The booms are better, and new materials absorb more oil than the straw that once was used, he said. For the most part, however, the only ways to get rid of the oil are old ones — burning it, mopping it up and letting nature break it down.

Bea said that two of the newer approaches used by BP to combat the blowout didn't work very well. The unprecedented use of chemical dispersants — more than 1.8 million gallons — helped keep oil off beaches, where people notice it, but the dispersants were ineffective and environmentally destructive, he said. And the "A Whale," a converted tanker made into a skimmer more than three football fields in length, won't be effective in the turbulent water of the open ocean, Bea said.

The company that owns the vessel, TMT Offshore Group of Taiwan, concluded Friday after several days of tests that the oil was too dispersed in deep water for the skimmer to work effectively.

The Coast Guard says nearly 33 million gallons of oily water in all have been recovered; as much as 15 percent of that — or nearly 5 million gallons — is oil. They estimate that nearly 11 million gallons of oil have been burned.

In addition, BP says it has flared or recovered 826,800 barrels (about 34.7 million gallons).

That's more than 50 million gallons in all pulled out of the Gulf — or roughly a quarter of what entered it.

The National Oceanic and Atmospheric Administration created a model and calculated a recovered total that was somewhat different, determining that about a third of the oil had been recovered or cleaned up.

Studying microbes

Terry Hazen, a scientist at the Department of Energy's Lawrence Berkeley National Laboratory and an expert in using natural processes to clean up toxic compounds, has been conducting research in the Gulf for the past six weeks studying how the microbes are degrading the oil.

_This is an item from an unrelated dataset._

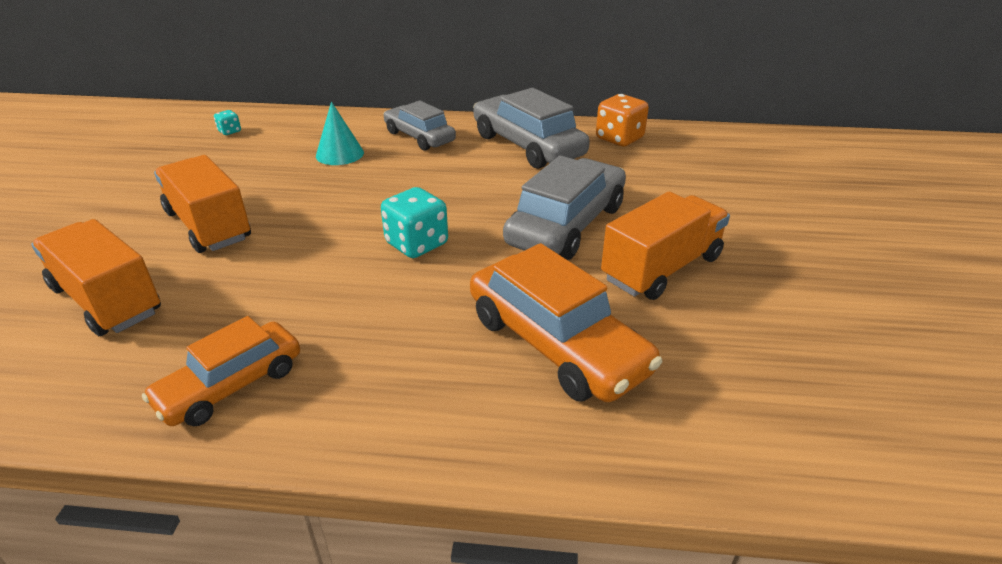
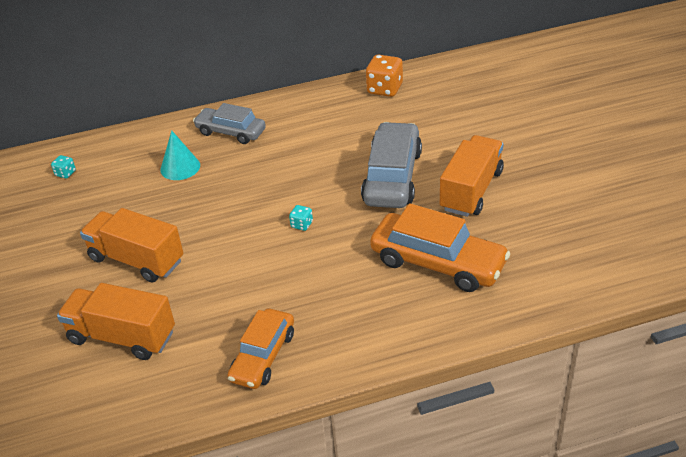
camera: 20 degrees left, 5 degrees up
turquoise dice [381,187,448,258] -> turquoise dice [289,205,313,231], size x0.50
grey car [473,88,590,169] -> none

He said that as long as the naturally occurring microbes have enough nutrients, they'd work quickly in the 84-degree water at the surface.

Hazen estimates that the oil could be gone in months, or possibly years.

As the microbes work, they consume oxygen. Scientists worry that those oxygen-depleted areas could damage undersea life.

Samantha Joye, an oceanographer from the University of Georgia-Athens, said she found areas in the deepwater plumes of oil where oxygen levels had declined. Located about five to six miles from the wellhead where the oil had been in the water longest, the microbes have used up the oxygen.

Oil can be toxic to marine life, "but it also can completely biodegrade," Hazen said. "We're going to have to wait and see. I suspect that at the surface, where the temperatures are fairly high, it will degrade fairly rapidly."

Microbes won't work as well deep in the sand on wet beaches, where the oxygen they need is limited, he said.

Congress is looking to science to find better ways to handle the risks of the nation's continued quest for oil.